=== Tarefas e exercícios ===
a) Indique se cada uma das afirmações (i), (ii) e (iii) está de acordo com o excerto sobre o espaço e o tempo, respondendo sim ou não e citando textualmente as palavras do excerto que o decidem. (i) O marxismo foi a resposta que mais seduziu as consciências neste século. (ii) A actualização histórica do marxismo optou pelo tempo. (iii) Para o autor, a subjectividade é para si antes de ser para outrem.
b) Escreva uma continuação do excerto sobre o espaço e o tempo, começando logo a seguir à última frase apresentada.

=== Excerto ===
────────────────
O ESPAÇO E O TEMPO
«Le Désir est
désir de l’absolument Autre.»
E. Lévinas
O fio condutor do meu pensamento começou por ser uma pergunta:
— O desejo viaja no espaço ou no tempo?
Neste século dominado pela política, a resposta que mais seduziu as consciências foi, sem dúvida, a do marxismo. Ora este, ou melhor, a sua actualização histórica, o leninismo‑estalinismo, revelou-se incapaz, ao optar pelo espaço, de pôr em dia os direitos da subjectividade, que ultrapassam de longe os caprichos da psicologia, pois têm um estatuto ontológico. É claro que estranha esta linguagem quem se habituou a conceber o «eu» nos limites da pura — para não dizer «arbitrária» … — interioridade. Mas antes de ser para si, a subjectividade (no entendimento, por mim subscrito inteiramente, do filósofo de que retirei a epígrafe) é para outrem.
────────────────
=== Material fornecido ===

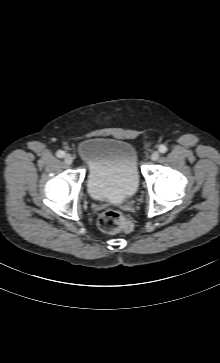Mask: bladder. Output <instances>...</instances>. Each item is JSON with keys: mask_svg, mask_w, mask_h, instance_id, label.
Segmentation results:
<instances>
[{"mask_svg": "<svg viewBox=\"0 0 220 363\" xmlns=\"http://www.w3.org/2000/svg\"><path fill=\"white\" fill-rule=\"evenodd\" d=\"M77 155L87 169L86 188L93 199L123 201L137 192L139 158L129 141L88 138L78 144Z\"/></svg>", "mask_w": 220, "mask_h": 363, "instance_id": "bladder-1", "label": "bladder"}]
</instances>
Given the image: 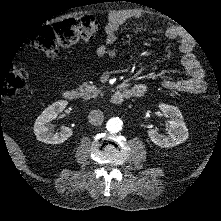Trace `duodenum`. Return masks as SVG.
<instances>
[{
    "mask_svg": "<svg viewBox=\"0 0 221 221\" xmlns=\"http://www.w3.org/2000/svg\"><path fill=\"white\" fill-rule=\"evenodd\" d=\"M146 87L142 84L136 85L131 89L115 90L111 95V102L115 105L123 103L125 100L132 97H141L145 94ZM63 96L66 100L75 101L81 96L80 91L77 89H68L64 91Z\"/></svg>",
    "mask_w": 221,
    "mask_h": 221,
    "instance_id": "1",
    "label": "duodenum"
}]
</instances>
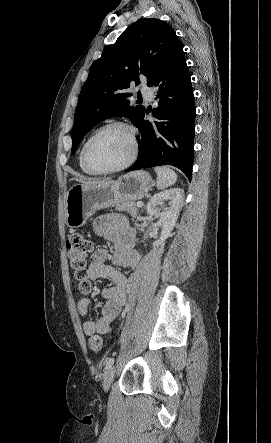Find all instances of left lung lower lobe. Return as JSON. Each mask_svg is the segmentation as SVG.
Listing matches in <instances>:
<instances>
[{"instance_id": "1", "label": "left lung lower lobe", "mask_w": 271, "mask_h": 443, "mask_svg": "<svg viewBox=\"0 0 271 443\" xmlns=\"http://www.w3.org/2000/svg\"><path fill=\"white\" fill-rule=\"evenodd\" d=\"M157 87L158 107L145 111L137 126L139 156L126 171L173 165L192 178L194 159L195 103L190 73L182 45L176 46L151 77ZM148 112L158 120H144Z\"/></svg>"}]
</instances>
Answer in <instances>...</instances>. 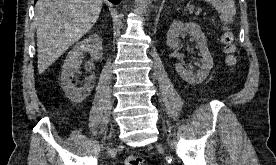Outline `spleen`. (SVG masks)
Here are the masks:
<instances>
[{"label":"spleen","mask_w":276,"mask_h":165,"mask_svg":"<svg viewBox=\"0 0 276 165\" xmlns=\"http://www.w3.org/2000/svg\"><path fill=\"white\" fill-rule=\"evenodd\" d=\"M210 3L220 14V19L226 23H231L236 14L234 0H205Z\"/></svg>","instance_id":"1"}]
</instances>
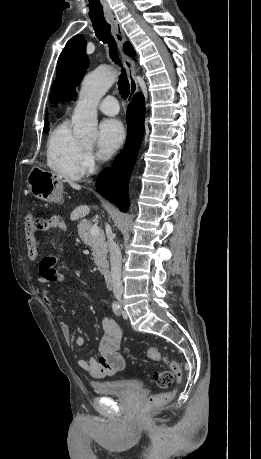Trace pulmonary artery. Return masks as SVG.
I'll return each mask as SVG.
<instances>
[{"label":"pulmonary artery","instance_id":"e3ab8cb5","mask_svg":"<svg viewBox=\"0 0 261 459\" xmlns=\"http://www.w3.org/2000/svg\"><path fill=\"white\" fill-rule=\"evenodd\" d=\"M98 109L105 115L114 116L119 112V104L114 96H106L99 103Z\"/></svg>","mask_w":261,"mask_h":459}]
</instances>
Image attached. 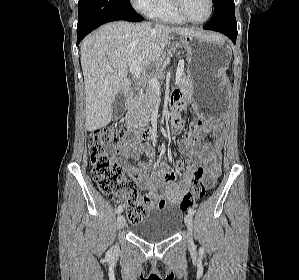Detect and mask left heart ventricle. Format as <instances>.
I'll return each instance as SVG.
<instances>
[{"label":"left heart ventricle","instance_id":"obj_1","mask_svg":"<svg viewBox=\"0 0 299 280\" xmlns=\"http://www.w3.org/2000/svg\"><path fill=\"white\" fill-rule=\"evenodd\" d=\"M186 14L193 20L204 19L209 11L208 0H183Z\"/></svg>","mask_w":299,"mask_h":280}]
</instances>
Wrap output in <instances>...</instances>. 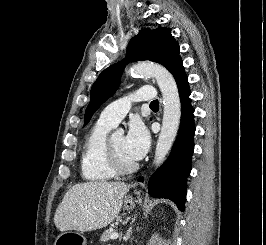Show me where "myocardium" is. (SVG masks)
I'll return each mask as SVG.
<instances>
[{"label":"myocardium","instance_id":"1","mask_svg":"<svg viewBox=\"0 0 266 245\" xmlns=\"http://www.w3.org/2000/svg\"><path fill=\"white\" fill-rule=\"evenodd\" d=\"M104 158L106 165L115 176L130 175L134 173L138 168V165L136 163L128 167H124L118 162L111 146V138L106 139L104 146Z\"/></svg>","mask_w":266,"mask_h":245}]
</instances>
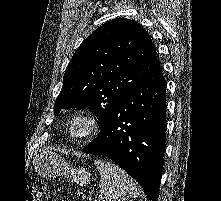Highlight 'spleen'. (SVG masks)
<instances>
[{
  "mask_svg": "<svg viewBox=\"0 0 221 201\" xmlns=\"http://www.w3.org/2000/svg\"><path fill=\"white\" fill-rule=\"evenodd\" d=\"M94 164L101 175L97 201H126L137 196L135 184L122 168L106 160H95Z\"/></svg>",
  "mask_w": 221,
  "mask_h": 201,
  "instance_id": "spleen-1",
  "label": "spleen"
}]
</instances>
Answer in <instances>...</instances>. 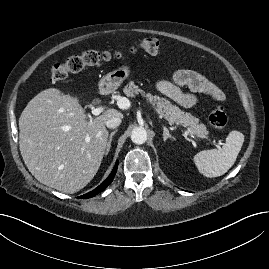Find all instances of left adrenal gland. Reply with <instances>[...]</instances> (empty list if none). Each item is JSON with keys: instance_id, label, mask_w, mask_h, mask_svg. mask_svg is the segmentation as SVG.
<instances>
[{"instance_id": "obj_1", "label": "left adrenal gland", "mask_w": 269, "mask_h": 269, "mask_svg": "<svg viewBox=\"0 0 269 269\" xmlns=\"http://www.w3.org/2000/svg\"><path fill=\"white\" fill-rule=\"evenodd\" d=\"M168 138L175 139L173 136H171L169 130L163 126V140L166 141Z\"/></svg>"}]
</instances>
────────────────
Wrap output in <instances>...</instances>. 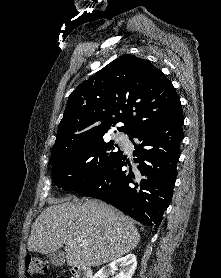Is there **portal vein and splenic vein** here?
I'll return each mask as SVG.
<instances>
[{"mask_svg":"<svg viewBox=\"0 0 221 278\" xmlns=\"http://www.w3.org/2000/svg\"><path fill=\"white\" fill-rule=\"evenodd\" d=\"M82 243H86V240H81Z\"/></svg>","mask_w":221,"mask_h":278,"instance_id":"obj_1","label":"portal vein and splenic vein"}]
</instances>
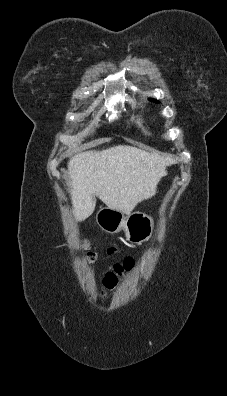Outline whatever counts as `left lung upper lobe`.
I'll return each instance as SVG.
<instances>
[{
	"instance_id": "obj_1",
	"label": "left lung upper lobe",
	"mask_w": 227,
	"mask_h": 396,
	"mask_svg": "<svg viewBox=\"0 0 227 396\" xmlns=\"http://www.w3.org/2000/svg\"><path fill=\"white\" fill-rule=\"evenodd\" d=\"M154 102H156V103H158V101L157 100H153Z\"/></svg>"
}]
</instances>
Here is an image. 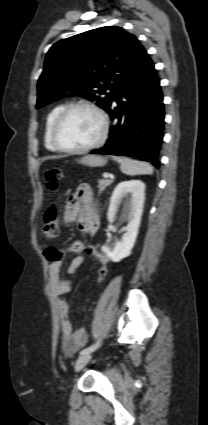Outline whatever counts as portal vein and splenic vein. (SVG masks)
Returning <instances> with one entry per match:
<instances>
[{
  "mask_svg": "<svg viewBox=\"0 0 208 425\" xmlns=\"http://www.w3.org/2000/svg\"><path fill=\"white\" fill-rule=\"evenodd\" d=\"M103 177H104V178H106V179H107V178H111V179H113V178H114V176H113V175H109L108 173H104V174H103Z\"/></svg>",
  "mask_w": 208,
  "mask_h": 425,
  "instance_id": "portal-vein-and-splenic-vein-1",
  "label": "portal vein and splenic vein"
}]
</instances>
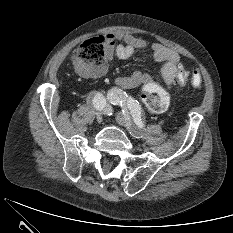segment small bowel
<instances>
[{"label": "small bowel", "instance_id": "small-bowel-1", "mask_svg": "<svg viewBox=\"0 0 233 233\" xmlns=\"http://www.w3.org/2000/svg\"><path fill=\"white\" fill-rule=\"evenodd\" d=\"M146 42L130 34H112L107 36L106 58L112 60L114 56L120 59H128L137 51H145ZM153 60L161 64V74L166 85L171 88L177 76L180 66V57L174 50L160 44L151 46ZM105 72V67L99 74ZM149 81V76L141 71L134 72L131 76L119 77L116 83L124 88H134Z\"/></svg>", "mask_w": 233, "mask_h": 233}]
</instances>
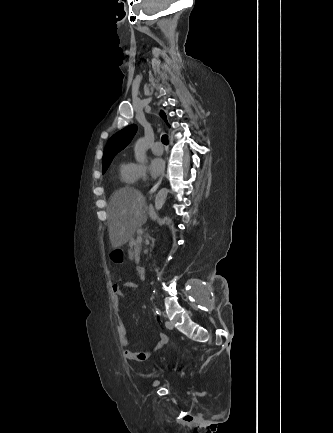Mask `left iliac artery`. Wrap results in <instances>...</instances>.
────────────────
=== Os resultados ===
a)
(i) Sim: «a resposta que mais seduziu as consciências foi, sem dúvida, a do marxismo».
(ii) Não: «ao optar pelo espaço».
(iii) Não: «antes de ser para si, a subjectividade (no entendimento, por mim subscrito inteiramente, do filósofo de que retirei a epígrafe) é para outrem».

b)
O amor não pode nunca ser objecto de uma qualquer «reforma agrária». Por outras palavras, já não tão poéticas, a distância que separa o desejo da necessidade não é uma distância que possa ser medida ou localizada. Pois bem, o grande erro do marxismo (e não propriamente de Marx, que sempre escapou à tentação — ao invés dos seus antigos amigos de Berlim — de inscrever o amor no reino da totalidade necessariamente dialéctica, como se pode verificar pela leitura d’A Sagrada Família) consistiu exactamente na atribuição de uma dimensão histórica à diferença, inelutavelmente ontológica, entre desejo e necessidade. «Só que — como diz, e bem, esse injustamente desconhecido ensaísta nortenho: o Nuno Teixeira Neves (cf. pág. 54 da sua obra: Por um Novo Príncipe com Orelhas de Burro) —, em termos políticos, é impossível socializar o tempo, a não ser que façam como fizeram os comunistas da Albânia, que o socializaram pela sua transformação em espaço».
O desejo viaja no tempo, porque nele encontra o seu verdadeiro elemento. Sim, o tempo, mas tal como o entende Lévinas, isto é, enquanto «relação com a alteridade inatingível». Assim, o desejo emerge da impossibilidade de conhecer o outro como outrem. Com efeito, conhecer não é senão reduzir o Outro ao Mesmo, o desconhecido ao conhecido, segundo o princípio cartesiano da transparência.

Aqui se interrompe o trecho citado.